Original paper headline: Save country from recession - invest in and train your teachers

If teachers were ever in any doubt about their worth to the economy, assessment guru Dylan Wiliam has produced some statistics to justify their continued employment in times of recession.

"Raising achievement matters economically," he told a masterclass in formative assessment in North Lanarkshire, run in conjunction with the Tapestry Partnership.

By getting students to stay on at school until the age of 18, the United States estimates teachers create a $210,000 (pound;132,799) benefit per person by making savings for the criminal justice system, improving health outcomes and producing increased economic growth.
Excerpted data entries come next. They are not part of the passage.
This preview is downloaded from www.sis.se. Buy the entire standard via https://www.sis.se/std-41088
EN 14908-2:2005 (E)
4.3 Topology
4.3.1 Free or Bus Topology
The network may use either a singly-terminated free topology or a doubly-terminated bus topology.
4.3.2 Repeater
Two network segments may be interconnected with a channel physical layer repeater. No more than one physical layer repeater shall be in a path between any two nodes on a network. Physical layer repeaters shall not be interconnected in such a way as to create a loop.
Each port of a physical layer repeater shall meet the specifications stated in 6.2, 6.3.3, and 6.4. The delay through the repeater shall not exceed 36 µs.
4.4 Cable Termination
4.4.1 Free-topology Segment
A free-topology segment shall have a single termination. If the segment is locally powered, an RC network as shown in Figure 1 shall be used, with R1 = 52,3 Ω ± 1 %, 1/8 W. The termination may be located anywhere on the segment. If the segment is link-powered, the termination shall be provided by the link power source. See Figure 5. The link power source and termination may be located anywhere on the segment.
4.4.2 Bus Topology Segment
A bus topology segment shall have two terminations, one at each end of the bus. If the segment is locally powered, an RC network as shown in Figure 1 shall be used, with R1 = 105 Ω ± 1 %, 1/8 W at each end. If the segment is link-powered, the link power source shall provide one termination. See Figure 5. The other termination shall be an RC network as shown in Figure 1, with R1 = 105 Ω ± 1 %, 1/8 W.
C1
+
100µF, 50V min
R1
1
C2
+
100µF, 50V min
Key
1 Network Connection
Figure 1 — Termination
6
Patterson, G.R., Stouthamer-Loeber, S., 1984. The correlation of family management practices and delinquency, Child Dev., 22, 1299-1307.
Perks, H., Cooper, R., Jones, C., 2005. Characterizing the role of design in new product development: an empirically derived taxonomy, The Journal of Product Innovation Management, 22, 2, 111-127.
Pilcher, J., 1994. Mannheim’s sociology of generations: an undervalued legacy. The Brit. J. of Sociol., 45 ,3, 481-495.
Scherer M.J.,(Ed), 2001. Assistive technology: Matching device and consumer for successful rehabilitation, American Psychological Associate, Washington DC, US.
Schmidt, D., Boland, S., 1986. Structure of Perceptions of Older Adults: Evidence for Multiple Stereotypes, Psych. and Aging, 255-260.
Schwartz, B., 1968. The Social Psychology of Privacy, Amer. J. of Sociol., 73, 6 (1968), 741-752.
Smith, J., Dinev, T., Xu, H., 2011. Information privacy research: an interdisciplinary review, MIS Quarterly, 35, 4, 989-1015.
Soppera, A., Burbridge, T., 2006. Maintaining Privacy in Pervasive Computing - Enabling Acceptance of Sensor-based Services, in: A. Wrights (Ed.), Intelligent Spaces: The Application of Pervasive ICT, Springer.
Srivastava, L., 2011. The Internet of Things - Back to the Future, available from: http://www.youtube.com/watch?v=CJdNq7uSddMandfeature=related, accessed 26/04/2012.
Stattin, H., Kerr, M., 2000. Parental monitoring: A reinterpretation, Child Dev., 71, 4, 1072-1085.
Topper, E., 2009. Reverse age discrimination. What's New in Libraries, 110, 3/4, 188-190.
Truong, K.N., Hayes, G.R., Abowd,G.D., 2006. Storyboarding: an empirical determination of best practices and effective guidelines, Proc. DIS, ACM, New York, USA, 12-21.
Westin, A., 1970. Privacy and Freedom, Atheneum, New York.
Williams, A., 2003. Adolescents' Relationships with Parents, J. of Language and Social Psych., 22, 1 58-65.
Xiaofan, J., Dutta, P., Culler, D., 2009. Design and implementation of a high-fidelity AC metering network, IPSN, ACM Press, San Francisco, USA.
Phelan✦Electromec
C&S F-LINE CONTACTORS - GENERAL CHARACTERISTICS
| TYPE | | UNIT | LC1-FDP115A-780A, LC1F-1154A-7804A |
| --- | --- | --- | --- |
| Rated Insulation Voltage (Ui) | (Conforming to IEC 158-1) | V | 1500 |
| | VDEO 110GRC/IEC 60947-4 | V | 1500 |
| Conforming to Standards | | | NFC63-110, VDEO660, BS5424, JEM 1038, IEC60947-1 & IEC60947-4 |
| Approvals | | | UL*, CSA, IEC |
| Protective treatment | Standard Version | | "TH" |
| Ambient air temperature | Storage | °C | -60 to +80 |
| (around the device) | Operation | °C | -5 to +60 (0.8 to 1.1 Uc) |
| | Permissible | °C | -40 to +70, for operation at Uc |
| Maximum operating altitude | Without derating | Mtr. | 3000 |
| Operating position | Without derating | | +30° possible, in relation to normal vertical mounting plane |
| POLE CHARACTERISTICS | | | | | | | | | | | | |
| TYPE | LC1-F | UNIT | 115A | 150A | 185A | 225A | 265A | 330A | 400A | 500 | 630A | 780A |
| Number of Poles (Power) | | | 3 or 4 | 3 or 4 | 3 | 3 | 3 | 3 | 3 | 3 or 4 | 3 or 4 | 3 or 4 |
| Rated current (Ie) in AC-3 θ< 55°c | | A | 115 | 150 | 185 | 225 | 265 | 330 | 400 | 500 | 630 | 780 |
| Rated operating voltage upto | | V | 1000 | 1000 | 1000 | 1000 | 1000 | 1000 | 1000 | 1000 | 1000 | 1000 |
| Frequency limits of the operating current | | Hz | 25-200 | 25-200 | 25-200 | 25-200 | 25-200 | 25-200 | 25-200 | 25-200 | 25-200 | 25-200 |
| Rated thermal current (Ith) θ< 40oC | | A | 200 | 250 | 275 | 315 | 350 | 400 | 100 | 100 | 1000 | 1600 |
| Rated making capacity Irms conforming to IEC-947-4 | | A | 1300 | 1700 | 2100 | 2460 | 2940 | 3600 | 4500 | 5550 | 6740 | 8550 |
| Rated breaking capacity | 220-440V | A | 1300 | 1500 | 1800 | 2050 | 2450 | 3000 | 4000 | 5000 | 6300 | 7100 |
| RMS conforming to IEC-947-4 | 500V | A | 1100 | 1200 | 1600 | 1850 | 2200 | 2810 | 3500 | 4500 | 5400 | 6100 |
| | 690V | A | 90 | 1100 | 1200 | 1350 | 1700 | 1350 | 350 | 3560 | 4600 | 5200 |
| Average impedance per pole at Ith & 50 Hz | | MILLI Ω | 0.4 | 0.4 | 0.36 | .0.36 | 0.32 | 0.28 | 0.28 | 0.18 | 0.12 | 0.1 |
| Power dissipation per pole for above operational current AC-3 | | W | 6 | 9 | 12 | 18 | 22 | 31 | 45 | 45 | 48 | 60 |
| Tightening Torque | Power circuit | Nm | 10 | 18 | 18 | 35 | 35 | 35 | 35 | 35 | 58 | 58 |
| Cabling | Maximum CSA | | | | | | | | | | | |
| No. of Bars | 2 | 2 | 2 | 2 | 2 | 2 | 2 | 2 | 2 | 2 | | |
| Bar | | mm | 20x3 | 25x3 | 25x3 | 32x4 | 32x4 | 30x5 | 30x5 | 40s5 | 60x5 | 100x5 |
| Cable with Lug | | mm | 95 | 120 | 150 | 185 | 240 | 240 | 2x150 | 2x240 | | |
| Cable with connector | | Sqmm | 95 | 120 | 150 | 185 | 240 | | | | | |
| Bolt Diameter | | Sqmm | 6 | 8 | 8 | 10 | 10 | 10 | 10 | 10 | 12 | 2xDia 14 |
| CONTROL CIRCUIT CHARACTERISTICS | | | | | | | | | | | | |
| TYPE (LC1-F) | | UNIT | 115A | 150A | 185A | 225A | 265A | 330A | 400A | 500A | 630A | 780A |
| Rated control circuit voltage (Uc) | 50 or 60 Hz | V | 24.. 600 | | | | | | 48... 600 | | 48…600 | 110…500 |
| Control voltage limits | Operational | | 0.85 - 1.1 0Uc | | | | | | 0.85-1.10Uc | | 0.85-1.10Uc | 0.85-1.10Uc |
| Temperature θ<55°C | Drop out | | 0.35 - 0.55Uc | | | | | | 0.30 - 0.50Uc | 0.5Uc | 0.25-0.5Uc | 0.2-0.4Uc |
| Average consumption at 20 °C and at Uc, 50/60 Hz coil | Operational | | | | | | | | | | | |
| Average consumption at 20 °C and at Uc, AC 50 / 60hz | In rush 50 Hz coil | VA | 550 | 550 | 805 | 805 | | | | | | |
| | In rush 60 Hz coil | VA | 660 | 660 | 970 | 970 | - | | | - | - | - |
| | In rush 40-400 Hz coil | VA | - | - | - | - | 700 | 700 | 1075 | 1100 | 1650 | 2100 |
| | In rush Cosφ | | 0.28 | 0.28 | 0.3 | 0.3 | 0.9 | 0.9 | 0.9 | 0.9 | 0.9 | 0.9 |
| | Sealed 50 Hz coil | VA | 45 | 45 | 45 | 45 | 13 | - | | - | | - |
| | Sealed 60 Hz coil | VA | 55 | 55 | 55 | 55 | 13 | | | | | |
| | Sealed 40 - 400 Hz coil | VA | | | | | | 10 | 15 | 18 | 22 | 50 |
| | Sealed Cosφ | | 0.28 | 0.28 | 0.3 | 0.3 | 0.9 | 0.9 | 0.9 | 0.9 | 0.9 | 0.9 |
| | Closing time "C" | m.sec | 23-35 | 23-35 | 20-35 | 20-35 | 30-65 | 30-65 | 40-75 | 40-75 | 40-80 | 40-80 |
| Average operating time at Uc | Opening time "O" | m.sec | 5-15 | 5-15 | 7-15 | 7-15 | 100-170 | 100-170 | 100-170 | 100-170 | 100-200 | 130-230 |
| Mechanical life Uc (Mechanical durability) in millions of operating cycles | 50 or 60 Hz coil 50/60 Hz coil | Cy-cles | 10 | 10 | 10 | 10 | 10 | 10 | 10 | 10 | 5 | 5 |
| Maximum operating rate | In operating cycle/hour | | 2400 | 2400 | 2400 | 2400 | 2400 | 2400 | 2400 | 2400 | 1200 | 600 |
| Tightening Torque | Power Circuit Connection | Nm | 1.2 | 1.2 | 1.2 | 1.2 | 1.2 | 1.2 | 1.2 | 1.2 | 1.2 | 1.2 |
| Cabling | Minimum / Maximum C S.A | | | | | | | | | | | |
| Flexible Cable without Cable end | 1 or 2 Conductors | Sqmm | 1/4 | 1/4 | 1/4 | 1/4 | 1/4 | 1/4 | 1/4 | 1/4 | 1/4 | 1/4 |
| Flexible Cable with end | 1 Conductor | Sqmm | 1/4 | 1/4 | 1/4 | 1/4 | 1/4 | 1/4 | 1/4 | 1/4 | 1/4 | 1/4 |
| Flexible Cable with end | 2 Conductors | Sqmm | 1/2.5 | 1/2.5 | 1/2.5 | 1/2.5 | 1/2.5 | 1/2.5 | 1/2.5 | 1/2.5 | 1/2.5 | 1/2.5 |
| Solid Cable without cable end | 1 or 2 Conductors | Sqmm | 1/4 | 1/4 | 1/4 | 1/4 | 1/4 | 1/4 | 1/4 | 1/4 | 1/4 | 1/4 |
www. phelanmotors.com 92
Worldwide, there has been a 14 per cent rise in demand for complex communication skills and an 8 per cent rise in demand for expert thinking and problem-solving. On the other hand, the demand for routine manual skills has fallen by 5 per cent in 20 years. The fastest drop in demand has been for routine cognitive skills - bad news for teachers, says Professor Wiliam, deputy director of the Institute of Education in London, because "we are good at teaching them".

He suggested that, although some routine manual jobs would remain, the UK was likely to see them decline from two million to 600,000, which would be less and less well-paid.

The co-author with Paul Black of one of the seminal books on formative assessment, Inside the Black Box, Professor Wiliam argues that the focus must be on improving learning and teaching in schools if the UK wants to produce better-skilled young people.

Curriculum reform on its own will not make a difference, he told the North Lanarkshire conference, but formative assessment as a vehicle for changing the curriculum would. He added that 93 per cent of the difference between schools had nothing to do with them, but with the difference in intake. Class sizes made very little difference, except in P1-2, and maybe in P3, and setting by ability did not confer any benefits.

"The big factor is the quality of the teacher," he said. "The unions north and south of the border have resisted the idea that teachers are variable in quality. They agree that there are some incompetent teachers and that they should be fired, but argue that the rest are all good."

English teachers were better than maths teachers because there was considerably more competition for a teacher-training place in English; to get a PGCE place in maths in London, all you needed was a maths degree and a pulse - "and some would argue that the second was optional", he added.

It would take too long to get rid of the weakest teachers, so we have to "love the one you are with", improve CPD and raise teacher quality.

Professor Wiliam is working with the Tapestry Partnership in nine local authorities in Scotland to embed formative assessment techniques through Teacher Learning Communities (TLC), which he argues is the most effective method of raising skills levels.